French electronic music influenced a generation of tape loop artists across the globe in the 1960s - with Jean Jaques Perry, The Beatles, the San Francisco Tape Music centre, White Noise and BBC Radiophonic Workshop using Musique Concrete techniques to bring electronic music into the mainstream. French electronic music took different paths in the 1970s, as musicians experimented in sub genres, such as the music of the conservatoire, epitomised by IRCOM and Jean-Jaques Birgé, the space disco of Space, Ceronne and Black Devil, the experimental art-pop of people such as Bernard Sjezner, or the more prog influenced pop of Jean Michelle Jarre.

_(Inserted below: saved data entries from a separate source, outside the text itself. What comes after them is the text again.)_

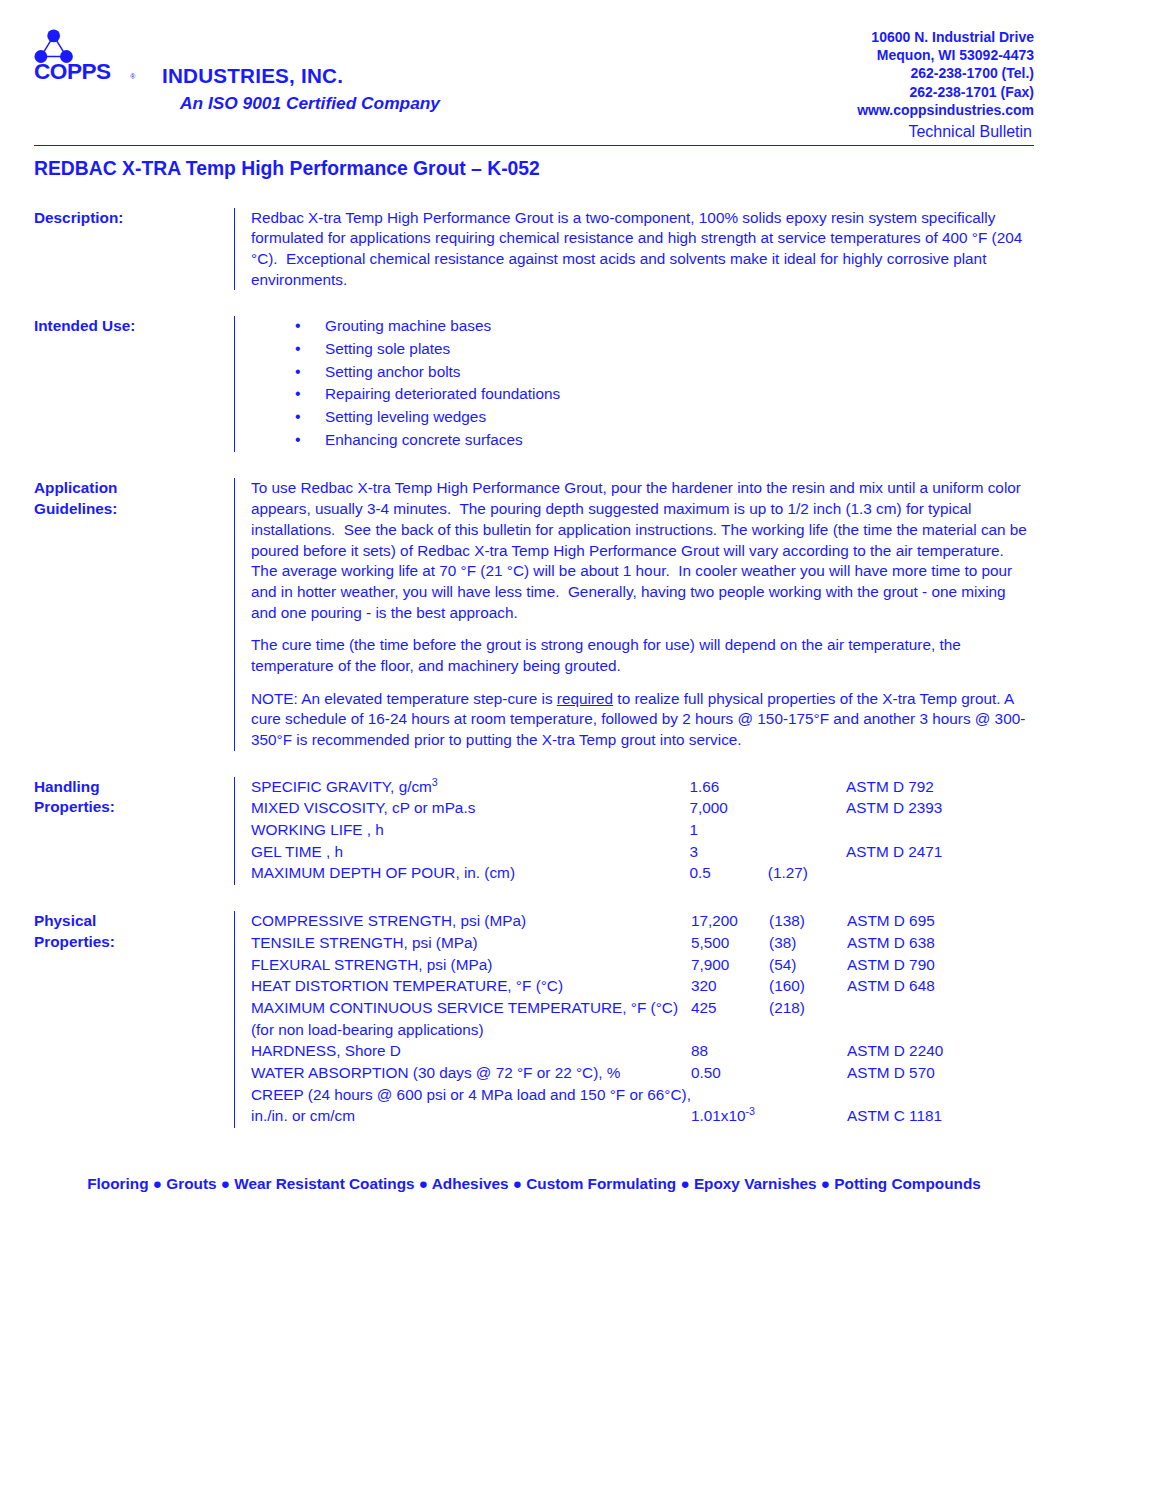COPPS ®
INDUSTRIES, INC.
An ISO 9001 Certified Company
10600 N. Industrial Drive
Mequon, WI 53092-4473
262-238-1700 (Tel.)
262-238-1701 (Fax)
www.coppsindustries.com
Technical Bulletin
REDBAC X-TRA Temp High Performance Grout – K-052
Description:
Redbac X-tra Temp High Performance Grout is a two-component, 100% solids epoxy resin system specifically formulated for applications requiring chemical resistance and high strength at service temperatures of 400 °F (204 °C). Exceptional chemical resistance against most acids and solvents make it ideal for highly corrosive plant environments.
Intended Use:
Grouting machine bases
Setting sole plates
Setting anchor bolts
Repairing deteriorated foundations
Setting leveling wedges
Enhancing concrete surfaces
Application
Guidelines:
To use Redbac X-tra Temp High Performance Grout, pour the hardener into the resin and mix until a uniform color appears, usually 3-4 minutes. The pouring depth suggested maximum is up to 1/2 inch (1.3 cm) for typical installations. See the back of this bulletin for application instructions. The working life (the time the material can be poured before it sets) of Redbac X-tra Temp High Performance Grout will vary according to the air temperature. The average working life at 70 °F (21 °C) will be about 1 hour. In cooler weather you will have more time to pour and in hotter weather, you will have less time. Generally, having two people working with the grout - one mixing and one pouring - is the best approach.
The cure time (the time before the grout is strong enough for use) will depend on the air temperature, the temperature of the floor, and machinery being grouted.
NOTE: An elevated temperature step-cure is required to realize full physical properties of the X-tra Temp grout. A cure schedule of 16-24 hours at room temperature, followed by 2 hours @ 150-175°F and another 3 hours @ 300-350°F is recommended prior to putting the X-tra Temp grout into service.
Handling
Properties:
| SPECIFIC GRAVITY, g/cm 3 | 1.66 | | ASTM D 792 |
| MIXED VISCOSITY, cP or mPa.s | 7,000 | | ASTM D 2393 |
| WORKING LIFE , h | 1 | | |
| GEL TIME , h | 3 | | ASTM D 2471 |
| MAXIMUM DEPTH OF POUR, in. (cm) | 0.5 | (1.27) | |
Physical
Properties:
| COMPRESSIVE STRENGTH, psi (MPa) | 17,200 | (138) | ASTM D 695 |
| TENSILE STRENGTH, psi (MPa) | 5,500 | (38) | ASTM D 638 |
| FLEXURAL STRENGTH, psi (MPa) | 7,900 | (54) | ASTM D 790 |
| HEAT DISTORTION TEMPERATURE, °F (°C) | 320 | (160) | ASTM D 648 |
| MAXIMUM CONTINUOUS SERVICE TEMPERATURE, °F (°C) | 425 | (218) | |
| (for non load-bearing applications) | | | |
| HARDNESS, Shore D | 88 | | ASTM D 2240 |
| WATER ABSORPTION (30 days @ 72 °F or 22 °C), % | 0.50 | | ASTM D 570 |
| CREEP (24 hours @ 600 psi or 4 MPa load and 150 °F or 66°C), | | | |
| in./in. or cm/cm | 1.01x10 -3 | | ASTM C 1181 |
Flooring ● Grouts ● Wear Resistant Coatings ● Adhesives ● Custom Formulating ● Epoxy Varnishes ● Potting Compounds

When acid house and techno first exploded in the late Eighties, some of the biggest names on the European scene were French. Laurent Garnier, one of the leading early acid house and techno DJs, was playing The Hacienda and Manchester raves from the beginning. And DJs such as Gilbr and Jack de Marseilles introduced the new music to French radio and clubs. By the early Nineties this vanguard of DJs, producers and ravers had created a scene that nurtured some of the biggest electronic music acts in the world. French DJ culture came into it’s own.
France’s original club culture had grown out of its artistic communities that had frequented it’s bars, cafés and dancehalls. During WW1 American jazz bands, such as 369th Harlem Infantry Regiment band, had toured across France and built a strong enough local following for many of the black musicians to decide to take up residency in Paris. The area around the lower reaches of Paris’ traditional arts quarter in Montmatre for a while became known as Black Montmatre.
But it also saw France’s own cultural ethnic groups, both from Europe and French colonies, mix their sounds into jazz formats. Perhaps most famously, the guitarist Django Reinhardt and violinist Stephane Grapelli formed the first real French jazz band - the Jazz Hot Quintet - creating the gypsy jazz sub genre.
This fed into a strong tradition of world music in French culture. And by the 1990s a new crop of independent labels were fusing France’s traditions in hip hop, disco and African music with electronic music. Independents such as F Com, Versatile, Yellow Productions, and majors such as Virgin and Barclay, shone a light on a new school of producers. Artists such as Daft Punk, La Funk Mob, Chris the French Kiss/ Bob Sinclar, Cassius, Etienne de Crecy, Daft Punk, Air, David Guetta, Justice, Mehdi, Sebastian and many more, became global stars.